Dans son dernier numéro, le "Figaro Magazine" fustige comme à son habitude les fonctionnaires, ce en quoi il n'a pas complètement tort, à mon avis tout du moins. Mais au lieu de réclamer le nécessaire rasage gratis du haut fonctionnariat de la fonction publique -ce qui serait le minimum pour un barbier-, le "Figaro" tape comme de bien entendu et aussi bêtement que d'habitude sur les trimards de terrain, ce qui convient certainement à une grande partie de son lectorat, et bien sûr sur les enseignants, qui pour une raison qui me dépasse restent les bêtes noires d'une droite qui croit encore que les enseignants sont tous syndiqués et de gauche. Il serait peut-être temps que ces gens-là révisent les statistiques dont ils sont friands.
Bref, le "Figaro Magazine" nous assène les assertions suivantes:
(...) on y apprend que le nombre de journées d'absence dans le primaire a totalisé 5 570 000 en 2009-2010. Rapporté au nombre de professeurs des écoles (y compris l'enseignement privé), c'est 15 jours de congé maladie en moyenne par enseignant. Si l'on ne tient pas compte des congés maternité qui, précise le rapport, sont nombreux (38%) compte tenu de l'âge et de la féminisation du corps enseignant dans le primaire, on aboutit au chiffre de 9,5 jours d'arrêts de courte durée par instit'.
Le "Figaro Magazine" évoque le rapport de juin 2011 de l'IGAENR sur le "Remplacement des enseignants absents". Comme je suis de nature curieuse, je suis allé voir ce qu'il en était, parce que je vois plus souvent autour de moi des enseignants malades qui viennent travailler, quitte à refiler leur maladie à leurs élèves, que des enseignants absents.
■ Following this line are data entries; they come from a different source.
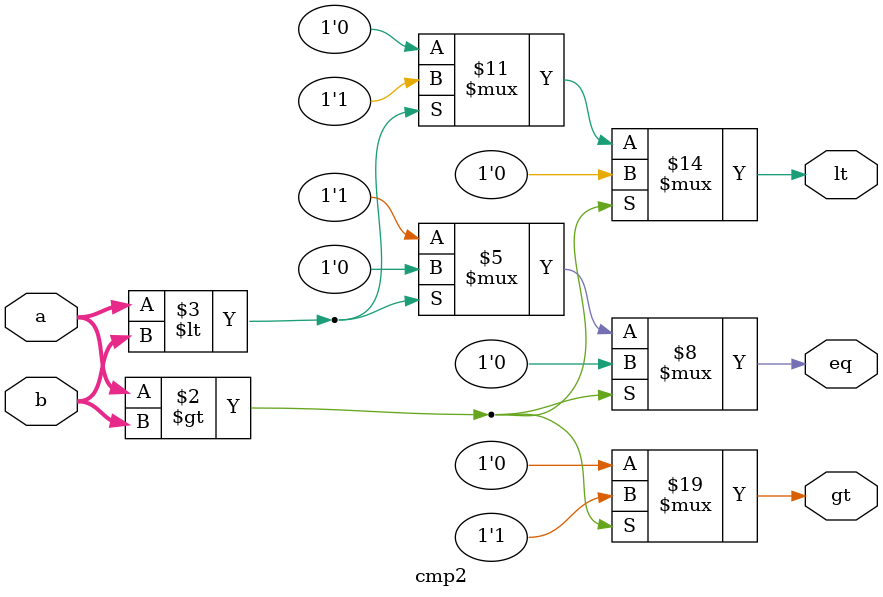
<source format=v>
`timescale 1ns/1ns

module cmp2(a, b, gt, lt, eq);
	input  [7:0] a, b;
	output       gt, lt, eq;
	reg          gt, lt, eq;
	
	always@(a or b) begin
		if(a > b) begin
			gt <= 1'b1;
			lt <= 1'b0;
			eq <= 1'b0;
		end else if(a < b) begin
			gt <= 1'b0;
			lt <= 1'b1;
			eq <= 1'b0;
		end else begin
			gt <= 1'b0;
			lt <= 1'b0;
			eq <= 1'b1;
		end
	end
	
endmodule

</source>
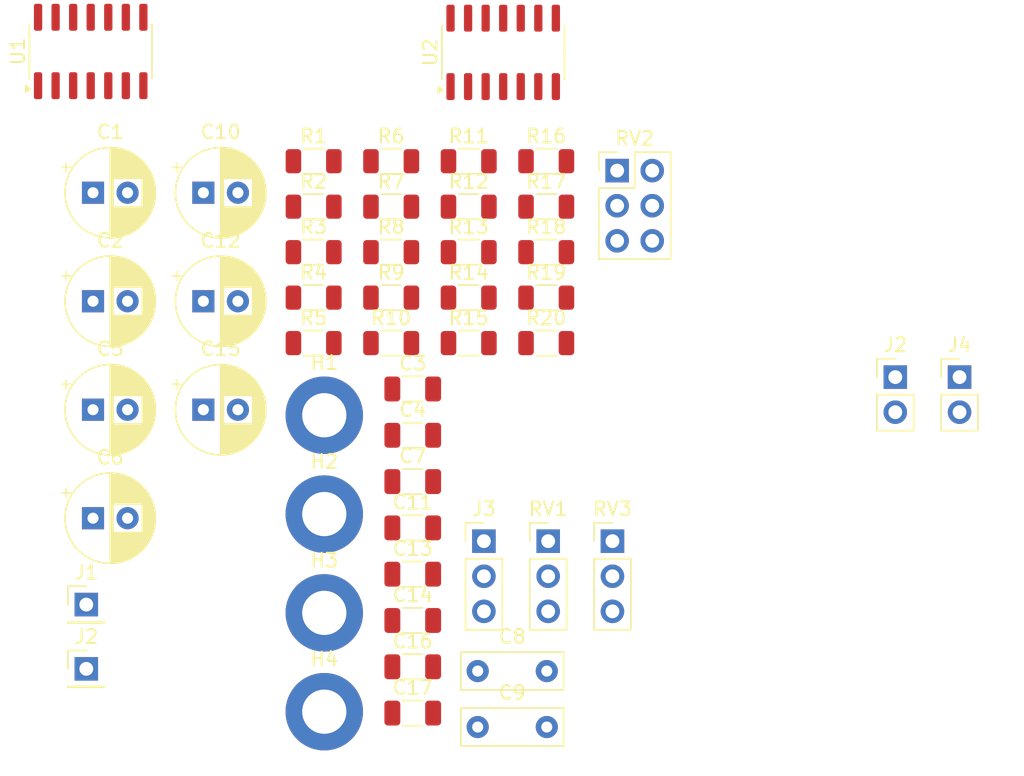
<source format=kicad_pcb>
(kicad_pcb
	(version 20240108)
	(generator "pcbnew")
	(generator_version "8.0")
	(general
		(thickness 1.6)
		(legacy_teardrops no)
	)
	(paper "A4")
	(layers
		(0 "F.Cu" signal)
		(31 "B.Cu" power)
		(32 "B.Adhes" user "B.Adhesive")
		(33 "F.Adhes" user "F.Adhesive")
		(34 "B.Paste" user)
		(35 "F.Paste" user)
		(36 "B.SilkS" user "B.Silkscreen")
		(37 "F.SilkS" user "F.Silkscreen")
		(38 "B.Mask" user)
		(39 "F.Mask" user)
		(40 "Dwgs.User" user "User.Drawings")
		(41 "Cmts.User" user "User.Comments")
		(42 "Eco1.User" user "User.Eco1")
		(43 "Eco2.User" user "User.Eco2")
		(44 "Edge.Cuts" user)
		(45 "Margin" user)
		(46 "B.CrtYd" user "B.Courtyard")
		(47 "F.CrtYd" user "F.Courtyard")
		(48 "B.Fab" user)
		(49 "F.Fab" user)
		(50 "User.1" user)
		(51 "User.2" user)
		(52 "User.3" user)
		(53 "User.4" user)
		(54 "User.5" user)
		(55 "User.6" user)
		(56 "User.7" user)
		(57 "User.8" user)
		(58 "User.9" user)
	)
	(setup
		(stackup
			(layer "F.SilkS"
				(type "Top Silk Screen")
			)
			(layer "F.Paste"
				(type "Top Solder Paste")
			)
			(layer "F.Mask"
				(type "Top Solder Mask")
				(thickness 0.01)
			)
			(layer "F.Cu"
				(type "copper")
				(thickness 0.035)
			)
			(layer "dielectric 1"
				(type "core")
				(thickness 1.51)
				(material "FR4")
				(epsilon_r 4.5)
				(loss_tangent 0.02)
			)
			(layer "B.Cu"
				(type "copper")
				(thickness 0.035)
			)
			(layer "B.Mask"
				(type "Bottom Solder Mask")
				(thickness 0.01)
			)
			(layer "B.Paste"
				(type "Bottom Solder Paste")
			)
			(layer "B.SilkS"
				(type "Bottom Silk Screen")
			)
			(copper_finish "None")
			(dielectric_constraints no)
		)
		(pad_to_mask_clearance 0)
		(allow_soldermask_bridges_in_footprints no)
		(pcbplotparams
			(layerselection 0x00010fc_ffffffff)
			(plot_on_all_layers_selection 0x0000000_00000000)
			(disableapertmacros no)
			(usegerberextensions no)
			(usegerberattributes yes)
			(usegerberadvancedattributes yes)
			(creategerberjobfile yes)
			(dashed_line_dash_ratio 12.000000)
			(dashed_line_gap_ratio 3.000000)
			(svgprecision 4)
			(plotframeref no)
			(viasonmask no)
			(mode 1)
			(useauxorigin no)
			(hpglpennumber 1)
			(hpglpenspeed 20)
			(hpglpendiameter 15.000000)
			(pdf_front_fp_property_popups yes)
			(pdf_back_fp_property_popups yes)
			(dxfpolygonmode yes)
			(dxfimperialunits yes)
			(dxfusepcbnewfont yes)
			(psnegative no)
			(psa4output no)
			(plotreference yes)
			(plotvalue yes)
			(plotfptext yes)
			(plotinvisibletext no)
			(sketchpadsonfab no)
			(subtractmaskfromsilk no)
			(outputformat 1)
			(mirror no)
			(drillshape 1)
			(scaleselection 1)
			(outputdirectory "")
		)
	)
	(net 0 "")
	(net 1 "Net-(C1-Pad2)")
	(net 2 "Net-(C1-Pad1)")
	(net 3 "Net-(C2-Pad1)")
	(net 4 "Net-(C2-Pad2)")
	(net 5 "Net-(U1A--)")
	(net 6 "Net-(U1B--)")
	(net 7 "Net-(J1-Pin_1)")
	(net 8 "Net-(C5-Pad2)")
	(net 9 "Net-(J2-Pin_1)")
	(net 10 "Net-(U2A--)")
	(net 11 "Net-(C7-Pad2)")
	(net 12 "Net-(U2B--)")
	(net 13 "Net-(C8-Pad2)")
	(net 14 "Net-(U2C--)")
	(net 15 "Net-(C9-Pad2)")
	(net 16 "Net-(C10-Pad1)")
	(net 17 "Net-(C10-Pad2)")
	(net 18 "Net-(U2D--)")
	(net 19 "Net-(C11-Pad1)")
	(net 20 "+15V")
	(net 21 "GND")
	(net 22 "-15V")
	(net 23 "Net-(U1B-+)")
	(net 24 "Net-(R8-Pad1)")
	(net 25 "Net-(R9-Pad1)")
	(net 26 "Net-(R10-Pad1)")
	(net 27 "Net-(R11-Pad2)")
	(net 28 "Net-(R12-Pad2)")
	(net 29 "Net-(R13-Pad2)")
	(net 30 "Net-(R15-Pad2)")
	(net 31 "Net-(U1D--)")
	(net 32 "Net-(U1C--)")
	(net 33 "Net-(J2-Pin_2)")
	(net 34 "Net-(J4-Pin_2)")
	(footprint "Resistor_SMD:R_1206_3216Metric" (layer "F.Cu") (at 135.51 79.86))
	(footprint "MountingHole:MountingHole_3.2mm_M3_DIN965_Pad" (layer "F.Cu") (at 136.28 98.81))
	(footprint "Resistor_SMD:R_1206_3216Metric" (layer "F.Cu") (at 146.73 83.15))
	(footprint "Capacitor_THT:CP_Radial_D6.3mm_P2.50mm" (layer "F.Cu") (at 119.545241 99.11))
	(footprint "Capacitor_SMD:C_1206_3216Metric" (layer "F.Cu") (at 142.68 99.81))
	(footprint "Package_SO:SOIC-14_3.9x8.7mm_P1.27mm" (layer "F.Cu") (at 119.38 65.34 90))
	(footprint "Capacitor_SMD:C_1206_3216Metric" (layer "F.Cu") (at 142.68 89.76))
	(footprint "Capacitor_THT:CP_Radial_D6.3mm_P2.50mm" (layer "F.Cu") (at 119.545241 75.56))
	(footprint "Resistor_SMD:R_1206_3216Metric" (layer "F.Cu") (at 141.12 76.57))
	(footprint "Resistor_SMD:R_1206_3216Metric" (layer "F.Cu") (at 152.34 86.44))
	(footprint "Connector_PinHeader_2.54mm:PinHeader_1x01_P2.54mm_Vertical" (layer "F.Cu") (at 119.06 110.01))
	(footprint "Capacitor_SMD:C_1206_3216Metric" (layer "F.Cu") (at 142.68 103.16))
	(footprint "Resistor_SMD:R_1206_3216Metric" (layer "F.Cu") (at 152.34 76.57))
	(footprint "Resistor_SMD:R_1206_3216Metric" (layer "F.Cu") (at 135.51 86.44))
	(footprint "Resistor_SMD:R_1206_3216Metric" (layer "F.Cu") (at 146.73 76.57))
	(footprint "Resistor_SMD:R_1206_3216Metric" (layer "F.Cu") (at 146.73 73.28))
	(footprint "Capacitor_THT:CP_Radial_D6.3mm_P2.50mm" (layer "F.Cu") (at 127.530482 83.41))
	(footprint "Capacitor_SMD:C_1206_3216Metric" (layer "F.Cu") (at 142.68 113.21))
	(footprint "Capacitor_THT:C_Rect_L7.2mm_W2.5mm_P5.00mm_FKS2_FKP2_MKS2_MKP2" (layer "F.Cu") (at 147.38 110.17))
	(footprint "Connector_PinHeader_2.54mm:PinHeader_2x03_P2.54mm_Vertical" (layer "F.Cu") (at 157.47 73.96))
	(footprint "Capacitor_SMD:C_1206_3216Metric" (layer "F.Cu") (at 142.68 96.46))
	(footprint "Capacitor_THT:C_Rect_L7.2mm_W2.5mm_P5.00mm_FKS2_FKP2_MKS2_MKP2" (layer "F.Cu") (at 147.38 114.22))
	(footprint "Resistor_SMD:R_1206_3216Metric" (layer "F.Cu") (at 141.12 86.44))
	(footprint "Capacitor_SMD:C_1206_3216Metric" (layer "F.Cu") (at 142.68 93.11))
	(footprint "Connector_PinHeader_2.54mm:PinHeader_1x01_P2.54mm_Vertical" (layer "F.Cu") (at 119.06 105.36))
	(footprint "Capacitor_SMD:C_1206_3216Metric" (layer "F.Cu") (at 142.68 106.51))
	(footprint "Connector_PinHeader_2.54mm:PinHeader_1x02_P2.54mm_Vertical" (layer "F.Cu") (at 182.245 88.9))
	(footprint "Resistor_SMD:R_1206_3216Metric" (layer "F.Cu") (at 152.34 73.28))
	(foot
... [194102 chars truncated]
</source>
Ce rapport nous dit effectivement qu'il y a eu 5 570 000 journées d'absence en 2009-2010. Le tableau de répartition des congés qui suit ce chiffre concerne l'année 2007-2008, mais on peut estimer qu'il y a peu de différence même si deux années séparent les chiffres du tableau. En revanche, il n'est question dans ce tableau uniquement que du 1er degré (école primaire) public, et non du privé, que notre magazine mélange allègrement. Ensuite, on apprend qu'il n'y que 43% de congés de maladie ordinaires, et non 62% comme le sous-entend le "Figaro Magazine". Effectivement, les autres congés que le "Figaro Magazine" considère comme abusifs sont des congés de longue maladie (à moins que dans cette rédaction les cancéreux aillent au boulot), les congés de formation, ou les congés du type "décès" (a moins que dans cette rédaction on n'assiste pas à l'enterrement de ses propres parents).
En résumé, 43% rapportés au nombre des absences en 2009-2010 représentent 2 395 100 journées de maladie ordinaires.
Le dernier rapport "Repères et références statistiques 2012" nous apprend qu'en janvier 2010 il y avait 334 928 enseignants dans le 1er degré public.
Si je ne m'abuse, et arrêtez-moi si je me trompe, ceci signifie 7,15 journées d'absence par enseignant, et non les 9,5 jours que le "Figaro Magazine", dans son élan purificateur, nous donne comme vérité vraie. Et on peut pour s'amuser rapporter ce chiffre à celui de 8 jours que le magazine susmentionné nous donne pour le secteur privé (mais si leur calcul est aussi juste, il y a du souci à se faire).
Bref, c'est n'importe quoi. Si le "Figaro Magazine" veut un jour apparaître comme une référence sérieuse dans le domaine du journalisme, et non un torchon partial, il va falloir qu'ils apprennent à leurs scribouillards à utiliser une calculette. Ou alors il s'agit d'un pur et simple mensonge partisan -je penche pour cette option, étant donné le ton général de l'article-, mais alors, pardonnez-moi, cela me semble le comble pour un barbier de mentir comme un arracheur de dents.